• **The problem**: If a line in the data below holds the word "placebo", copy it.

• **Supplied data**:
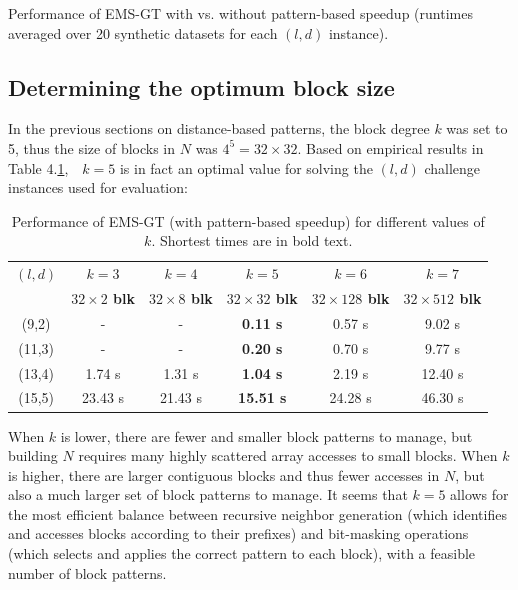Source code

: \documentclass[oneside,12pt]{DISCSthesis}
\begin{document}
{\begin{table}[h]
			\caption{\small Performance of EMS-GT with vs. without pattern-based speedup
			(runtimes averaged over 20 synthetic datasets for each $(l,d)$ instance).}
			\end{table}

		\subsection{Determining the optimum block size}
			In the previous sections on distance-based patterns, the block degree $k$ was set to 5, thus the size of blocks in $N$ was $4^5 = 32 \times 32$. Based on empirical results in Table 4.\ref{tbl:block-degree-tests},\ \ $k=5$ is in fact an optimal value for solving the $(l,d)$ challenge instances used for evaluation:\newline

			\begin{table}[h] %
				\small
				\renewcommand{\arraystretch}{1.3}
				\label{tbl:block-degree-tests}
				\centering
				\begin{tabular}{|c|c|c|c|c|c|}
				\hline
				\bfseries\boldmath $(l,d)$ &
				\bfseries\boldmath $k=3$ &
				\bfseries\boldmath $k=4$ &
				\bfseries\boldmath $k=5$ &
				\bfseries\boldmath $k=6$ &
				\bfseries\boldmath $k=7$ \\

				\bfseries &
				\bfseries\boldmath $32 \times   2$ blk &
				\bfseries\boldmath $32 \times   8$ blk &
				\bfseries\boldmath $32 \times  32$ blk &
				\bfseries\boldmath $32 \times 128$ blk &
				\bfseries\boldmath $32 \times 512$ blk \\
				\hline
				 (9,2) 	&    -   &    -     & {\bf  0.11 s} &  0.57 s &  9.02 s \\
				(11,3) 	&    -   &    -     & {\bf  0.20 s} &  0.70 s &  9.77 s \\
				(13,4) 	&  1.74 s &  1.31 s & {\bf  1.04 s} &  2.19 s & 12.40 s \\
				(15,5) 	& 23.43 s & 21.43 s & {\bf 15.51 s} & 24.28 s & 46.30 s \\
				\hline
				\end{tabular}
				\centering
				\caption{\small Performance of EMS-GT (with pattern-based speedup) for different values of $k$. Shortest times are in bold text.}
				\end{table}

			When $k$ is lower, there are fewer and smaller block patterns to manage, but building $N$ requires many highly scattered array accesses to small blocks. When $k$ is higher, there are larger contiguous blocks and thus fewer accesses in $N$, but also a much larger set of block patterns to manage. It seems that $k=5$ allows for the most efficient balance between recursive neighbor generation (which identifies and accesses blocks according to their prefixes) and bit-masking operations (which selects and applies the correct pattern to each block), with a feasible number of block patterns. 

}
\end{document}

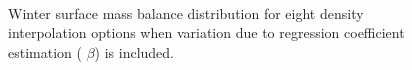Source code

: \documentclass[12pt]{article}
\begin{document}
\begin{figure}[H]
	\centering
	\\
	\caption{Winter surface mass balance distribution for eight density interpolation options when variation due to regression coefficient estimation ( $\beta$) is included. }
	\label{fig:WSMB_Distributionbeta}
\end{figure}
\end{document}
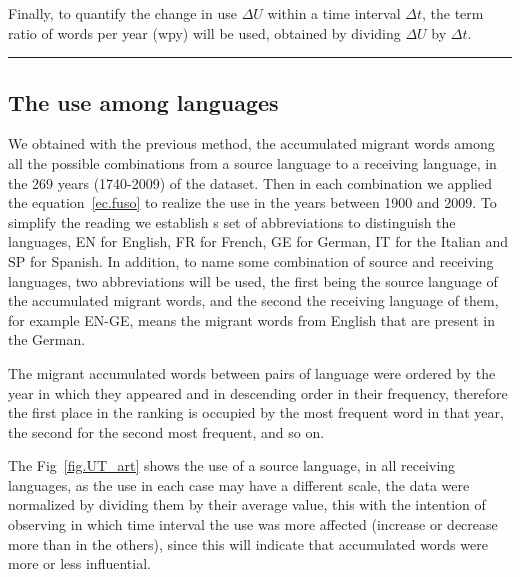 \documentclass[10pt,letterpaper]{article} %
\begin{document}
Finally, to quantify the change in use  $\Delta U$ within a time interval $\Delta t$, the term ratio of words per year (wpy) will be used, obtained by dividing $\Delta U$ by $\Delta t$.
\noindent\rule{10cm}{0.4pt}


\subsection*{The use among languages} %

We obtained with the previous method, the accumulated migrant words among all the possible combinations from a source language to a receiving language, in the 269 years (1740-2009) of the dataset. Then in each combination we applied the equation~\ref{ec.fuso} to realize the use in the years between 1900 and 2009. To simplify the reading we establish s set of abbreviations to distinguish the languages, EN for English, FR for French, GE for German, IT for the Italian and SP for Spanish. In addition, to name some combination of source  and receiving languages, two abbreviations will be used, the first being the source language of the accumulated migrant words, and the second the receiving language of them, for example EN-GE, means the migrant words from English that are present in the German.

The migrant accumulated words between pairs of language were ordered by the year in which they appeared and in descending order in their frequency, therefore the first place in the ranking is occupied by the most frequent word in that year, the second for the second most frequent, and so on.

The Fig~\ref{fig.UT_art} shows the use of a source language, in all receiving languages, as the use in each case may have a different scale, the data were normalized by dividing them by their average value, this with the intention of observing in which time interval the use was more affected (increase or decrease more than in the others), since this will indicate that accumulated words were more or less influential. 
\end{document}
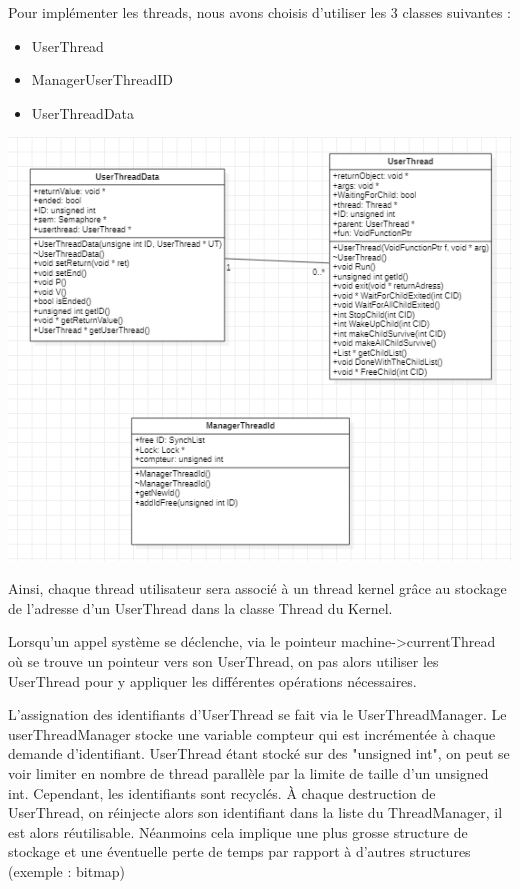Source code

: \documentclass{article}
\begin{document}
Pour implémenter les threads, nous avons choisis d'utiliser les 3 classes suivantes :
\begin{itemize}
\item
UserThread
\item
ManagerUserThreadID
\item
UserThreadData
\end{itemize}
\includegraphics{code/userprog/UserThread.PNG}

Ainsi, chaque thread utilisateur sera associé à un thread kernel grâce au stockage de l'adresse d'un UserThread dans la classe Thread du Kernel.


Lorsqu'un appel système se déclenche, via le pointeur machine->currentThread où se trouve un pointeur vers son UserThread, on pas alors utiliser les UserThread pour y appliquer les différentes opérations nécessaires.
\vspace{5mm}

L'assignation des identifiants d'UserThread se fait via le UserThreadManager. Le userThreadManager stocke une variable compteur qui est incrémentée à chaque demande d'identifiant. UserThread étant stocké sur des "unsigned int", on peut se voir limiter en nombre de thread parallèle par la limite de taille d'un unsigned int. Cependant, les identifiants sont recyclés. À chaque destruction de UserThread, on réinjecte alors son identifiant dans la liste du ThreadManager, il est alors réutilisable. Néanmoins cela implique une plus grosse structure de stockage et une éventuelle perte de temps par rapport à d'autres structures (exemple : bitmap)
\end{document}
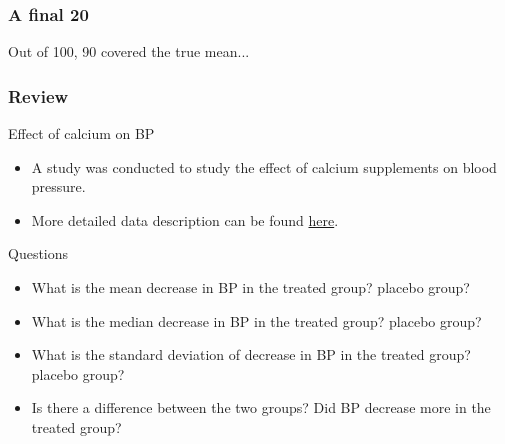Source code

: \documentclass[handout]{beamer}
\newcommand{\mycolor}[1]{{\color{blue} #1}}
\begin{document}
   \begin{frame}
   \frametitle{A final 20}
   \begin{center}
   \end{center}
   Out of 100, 90 covered the true mean...
   \end{frame}


   \begin{frame} \frametitle{Review}

   \begin{block}
   {Effect of calcium on BP}
   \begin{itemize}
   \item A study was conducted to study the effect of calcium supplements
   on blood pressure.
   \item More detailed data description can be found
   \href{http://lib.stat.cmu.edu/DASL/Datafiles/Calcium.html}{\mycolor{here}}.
   \end{itemize}
   \end{block}

   \begin{block}
   {Questions}
   \begin{itemize}
   \item What is the mean decrease in BP in the treated group? placebo group?
   \item What is the median decrease in BP in the treated group? placebo group?
   \item What is the standard deviation of decrease in BP in the treated group? placebo group?
   \item Is there a difference between the two groups? Did BP decrease more in the treated group?
   \end{itemize}
   \end{block}
   \end{frame}

\end{document}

• **Written answer**:
   \item What is the mean decrease in BP in the treated group? placebo group?
   \item What is the median decrease in BP in the treated group? placebo group?
   \item What is the standard deviation of decrease in BP in the treated group? placebo group?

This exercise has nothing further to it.